→ Tasks to carry out:
[a] From the article on leader accountability below, output everything from "The first error" down to "few dissatisfied people.".
[b] In the article on leader accountability, how many elders volunteered to investigate the second complaint against Glenn?
[c] Please resume the article on leader accountability, picking up after its last sentence.

→ Source document:
>> start
- Relational Wisdom | Ken Sande | Biblical Emotional Intelligence | Peacemaking | Institute Christian Conciliation | Reconciliation - https://rw360.org -

Accountability: The Mark of a Wise and Protected Leader

Josh was slowly crumbling under a steady barrage of criticism. For a few weeks after he began as pastor, the people at his new church seemed friendly and supportive. But Josh soon discovered that many of them were perpetually dissatisfied. They constantly questioned his leadership and complained about weak sermons, unmet needs, or a lack of vision and growth.

The elders did little to help the situation. They failed to confront gossip and slander, and seemed to accept accusations against their pastor as being true until he proved his innocence. He spent hours each week responding to complaints, and then the cycle started all over again. Josh might have lasted longer, but he saw how bitter his wife had become toward the church, and he handed in his resignation.

Glenn’s church had the opposite problem. His elders supported him so unquestioningly that they could not admit any wrongdoing on Glenn’s part. They stifled questions and concerns about his leadership and minimized his mistakes. They sent a clear message that any disagreement with Glenn damaged the unity of the church.

When a woman accused Glenn of inappropriate conduct during counseling, the elders assumed she had imagined it. When another woman made a similar complaint, the three elders who were closest to Glenn volunteered to investigate. After a few conversations with Glenn and the woman, they accepted his version of events and asked her to leave the church. It was not until Glenn was caught in a motel room with a third woman that the elders finally admitted that their pastor had a problem.

Chris, on the other hand, is blessed to serve a church where the leaders understand his weaknesses and are committed to helping him develop and use his gifts to the fullest. They evaluate and affirm his ministry regularly, and they do not hesitate to respectfully point out areas where Chris has erred or needs to grow. They have taught the congregation how to express questions and concerns respectfully, which helps to prevent a buildup of disagreements.

When Chris was accused of failing to fulfill an important pastoral responsibility, the elders thoroughly investigated the matter. When they concluded that the complaint was legitimate, Chris accepted their judgment and willingly confessed to the family that he had failed. Instead of losing respect, both Chris and the elders gained credibility as the congregation witnessed their commitment to genuine accountability.

I was personally involved in each of these three situations, and I have seen these patterns repeated again and again in other churches and ministries around the world. Every year hundreds of churches and ministries are thrown into turmoil when someone criticizes or raises serious questions about the conduct of a pastor or ministry executive. All too many of these situations end in resignation, dishonor, or division—usually because leadership teams commit one of two major errors.

Under-protecting a Leader

The first error is to under-protect the leader who is questioned or accused of wrongdoing. Under-protecting a leader may involve allowing gossip and rumors to spread unchecked, jumping to conclusions about a leader’s guilt, or failing to give him a meaningful opportunity to defend himself. It may also involve expecting or allowing a leader to spend significant amounts of time responding to trivial or unsubstantiated criticisms, often about style rather than substance, voiced by a few dissatisfied people.
>> end
→ Material provided:
>> start
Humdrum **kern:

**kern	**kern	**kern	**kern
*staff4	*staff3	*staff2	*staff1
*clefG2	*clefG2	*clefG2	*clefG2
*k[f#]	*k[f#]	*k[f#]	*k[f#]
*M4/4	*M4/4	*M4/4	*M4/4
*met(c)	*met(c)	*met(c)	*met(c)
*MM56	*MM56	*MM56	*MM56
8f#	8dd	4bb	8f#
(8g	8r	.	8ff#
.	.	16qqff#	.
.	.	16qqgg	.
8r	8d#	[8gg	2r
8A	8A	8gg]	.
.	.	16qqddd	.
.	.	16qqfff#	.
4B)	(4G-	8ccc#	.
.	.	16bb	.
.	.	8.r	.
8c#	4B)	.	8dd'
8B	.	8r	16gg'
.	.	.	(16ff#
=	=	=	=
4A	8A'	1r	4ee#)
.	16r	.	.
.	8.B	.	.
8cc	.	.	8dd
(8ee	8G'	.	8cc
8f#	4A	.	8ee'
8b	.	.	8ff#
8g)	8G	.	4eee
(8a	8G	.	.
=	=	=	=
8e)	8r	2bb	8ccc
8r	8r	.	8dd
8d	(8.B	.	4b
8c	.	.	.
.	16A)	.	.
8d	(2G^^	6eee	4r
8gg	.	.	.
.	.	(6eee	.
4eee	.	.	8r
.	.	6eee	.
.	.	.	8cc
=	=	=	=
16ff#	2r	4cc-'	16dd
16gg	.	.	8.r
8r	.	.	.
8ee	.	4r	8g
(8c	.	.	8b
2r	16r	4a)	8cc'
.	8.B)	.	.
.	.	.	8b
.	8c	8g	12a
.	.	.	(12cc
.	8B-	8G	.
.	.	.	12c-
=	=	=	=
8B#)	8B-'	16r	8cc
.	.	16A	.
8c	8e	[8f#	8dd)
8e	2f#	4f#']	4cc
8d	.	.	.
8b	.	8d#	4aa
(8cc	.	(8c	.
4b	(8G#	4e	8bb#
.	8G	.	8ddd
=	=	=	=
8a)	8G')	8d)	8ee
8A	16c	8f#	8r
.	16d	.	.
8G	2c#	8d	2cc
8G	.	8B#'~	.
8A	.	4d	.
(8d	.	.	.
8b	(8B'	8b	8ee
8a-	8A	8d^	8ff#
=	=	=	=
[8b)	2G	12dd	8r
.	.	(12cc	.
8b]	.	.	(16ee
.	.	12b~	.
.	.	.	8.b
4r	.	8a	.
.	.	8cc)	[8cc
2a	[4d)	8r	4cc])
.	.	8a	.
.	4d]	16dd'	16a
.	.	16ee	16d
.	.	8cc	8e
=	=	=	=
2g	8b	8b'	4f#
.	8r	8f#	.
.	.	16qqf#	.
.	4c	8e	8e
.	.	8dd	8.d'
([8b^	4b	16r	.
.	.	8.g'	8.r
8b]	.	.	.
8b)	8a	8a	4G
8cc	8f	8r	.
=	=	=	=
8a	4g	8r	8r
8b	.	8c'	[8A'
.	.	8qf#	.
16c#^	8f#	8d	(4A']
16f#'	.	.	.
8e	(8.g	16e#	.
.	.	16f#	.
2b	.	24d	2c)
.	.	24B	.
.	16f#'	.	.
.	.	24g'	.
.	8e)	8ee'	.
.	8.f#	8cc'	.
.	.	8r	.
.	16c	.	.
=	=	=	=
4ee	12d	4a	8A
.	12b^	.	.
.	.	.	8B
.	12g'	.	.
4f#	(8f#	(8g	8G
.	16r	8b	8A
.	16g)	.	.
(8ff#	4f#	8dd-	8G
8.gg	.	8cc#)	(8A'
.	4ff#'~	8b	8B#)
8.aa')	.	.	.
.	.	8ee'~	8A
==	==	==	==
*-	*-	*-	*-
>> end
→ Task-by-task results:
[a]
The first error is to under-protect the leader who is questioned or accused of wrongdoing. Under-protecting a leader may involve allowing gossip and rumors to spread unchecked, jumping to conclusions about a leader’s guilt, or failing to give him a meaningful opportunity to defend himself. It may also involve expecting or allowing a leader to spend significant amounts of time responding to trivial or unsubstantiated criticisms, often about style rather than substance, voiced by a few dissatisfied people.

[b] Three, the elders who were closest to Glenn.

[c]
These patterns can lead to a “culture of criticism” that will wear down most leaders. When leaders are subjected to ongoing criticism, their credibility is needlessly eroded; this can diminish trust, commitment, and enthusiasm throughout their church or ministry. A leader who spends many hours responding to petty complaints or mere differences in style will usually lose effectiveness and productivity. And if they are eventually forced out by continual complaints or because they were not given a fair chance to defend themselves, their supporters will often launch a campaign to punish the remaining leadership team.

Over-protecting a Leader

The second error that many churches and ministries make is to over-protect their leaders. They develop a self-confidence and blind loyalty that compels them to become defensive and automatically “circle the wagons” when a leader is questioned or accused of wrongdoing. They assume the challenge must be unfounded and immediately look for ways to minimize it or explain it away. They may rely on second-hand information or simply accept the leader’s interpretation of his accuser’s words and motives. And sometimes in an effort to justify or protect the leader, they attempt to silence, find fault with, or otherwise discredit or penalize the person who brought the accusation. As Jesus would put it, rather than humbly seeking to discern the “planks” in their leader’s or their own eyes, these leadership teams jump immediately to pointing out the “specks” in the eyes of others (Matt. 7:3-5).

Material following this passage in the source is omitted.